[Opening Records for this exercise section]
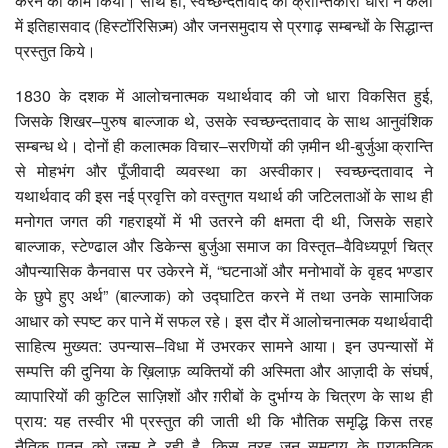
करने का काम किया। साथ ही, स्वच्छन्दतावाद की क्रान्तिकारी धारा ने कला
में इतिहासवाद (हिस्टॉरिसिज़्म) और जनसमुदाय से प्रगाढ़ सम्बन्धों के सिद्धान्त
प्रस्तुत किये।
1830 के दशक में आलोचनात्मक यथार्थवाद की जो धारा विकसित हुई,
जिसके शिखर–पुरुष बाल्जाक थे, उसके स्वच्छन्दतावाद के साथ आनुवंशिक
सम्बन्ध थे। दोनों ही कलात्मक विचार–सरणियों की ज़मीन थी-बुर्जुआ क्रान्ति
से मोहभंग और पूँजीवादी व्यवस्था का अस्वीकार। स्वच्छन्दतावाद ने
यथार्थवाद की इस नई प्रवृत्ति को वस्तुगत यथार्थ की जटिलताओं के साथ ही
मनोगत जगत की गहराइयों में भी उतरने की क्षमता दी थी, जिसके सहारे
बाल्जाक, स्टेण्ढाल और डिकेन्स बुर्जुआ समाज का विस्तृत–वैविध्यपूर्ण चित्र
औपन्यासिक कैनवास पर उकेरने में, “घटनाओं और मनोभावों के वृहद भण्डार
के छुपे हुए अर्थ” (बाल्जाक) को उद्घाटित करने में तथा उनके सामाजिक
आधार को स्पष्ट कर पाने में सफल रहे। इस दौर में आलोचनात्मक यथार्थवादी
साहित्य मुख्यत: उपन्यास–विधा में उभरकर सामने आया। इन उपन्यासों में
सम्पत्ति की दुनिया के ख़िलाफ़ व्यक्तियों की अस्मिता और आज़ादी के संघर्ष,
व्यापारियों की कुटिल साज़िशों और ग़रीबों के दुर्भाग्य के चित्रण के साथ ही
प्राय: यह तस्वीर भी प्रस्तुत की जाती थी कि भौतिक समृद्धि किस तरह
नैतिक पतन को जन्म दे रही है, किस तरह जन समुदाय के प्राकृतिक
[Closing Records for this exercise section]
Try it:
Leave out the images and repeat the rest of the data word for word.

Response for this exercise:
करने का काम किया। साथ ही, स्वच्छन्दतावाद की क्रान्तिकारी धारा ने कला
में इतिहासवाद (हिस्टॉरिसिज़्म) और जनसमुदाय से प्रगाढ़ सम्बन्धों के सिद्धान्त
प्रस्तुत किये।
1830 के दशक में आलोचनात्मक यथार्थवाद की जो धारा विकसित हुई,
जिसके शिखर–पुरुष बाल्जाक थे, उसके स्वच्छन्दतावाद के साथ आनुवंशिक
सम्बन्ध थे। दोनों ही कलात्मक विचार–सरणियों की ज़मीन थी-बुर्जुआ क्रान्ति
से मोहभंग और पूँजीवादी व्यवस्था का अस्वीकार। स्वच्छन्दतावाद ने
यथार्थवाद की इस नई प्रवृत्ति को वस्तुगत यथार्थ की जटिलताओं के साथ ही
मनोगत जगत की गहराइयों में भी उतरने की क्षमता दी थी, जिसके सहारे
बाल्जाक, स्टेण्ढाल और डिकेन्स बुर्जुआ समाज का विस्तृत–वैविध्यपूर्ण चित्र
औपन्यासिक कैनवास पर उकेरने में, “घटनाओं और मनोभावों के वृहद भण्डार
के छुपे हुए अर्थ” (बाल्जाक) को उद्घाटित करने में तथा उनके सामाजिक
आधार को स्पष्ट कर पाने में सफल रहे। इस दौर में आलोचनात्मक यथार्थवादी
साहित्य मुख्यत: उपन्यास–विधा में उभरकर सामने आया। इन उपन्यासों में
सम्पत्ति की दुनिया के ख़िलाफ़ व्यक्तियों की अस्मिता और आज़ादी के संघर्ष,
व्यापारियों की कुटिल साज़िशों और ग़रीबों के दुर्भाग्य के चित्रण के साथ ही
प्राय: यह तस्वीर भी प्रस्तुत की जाती थी कि भौतिक समृद्धि किस तरह
नैतिक पतन को जन्म दे रही है, किस तरह जन समुदाय के प्राकृतिक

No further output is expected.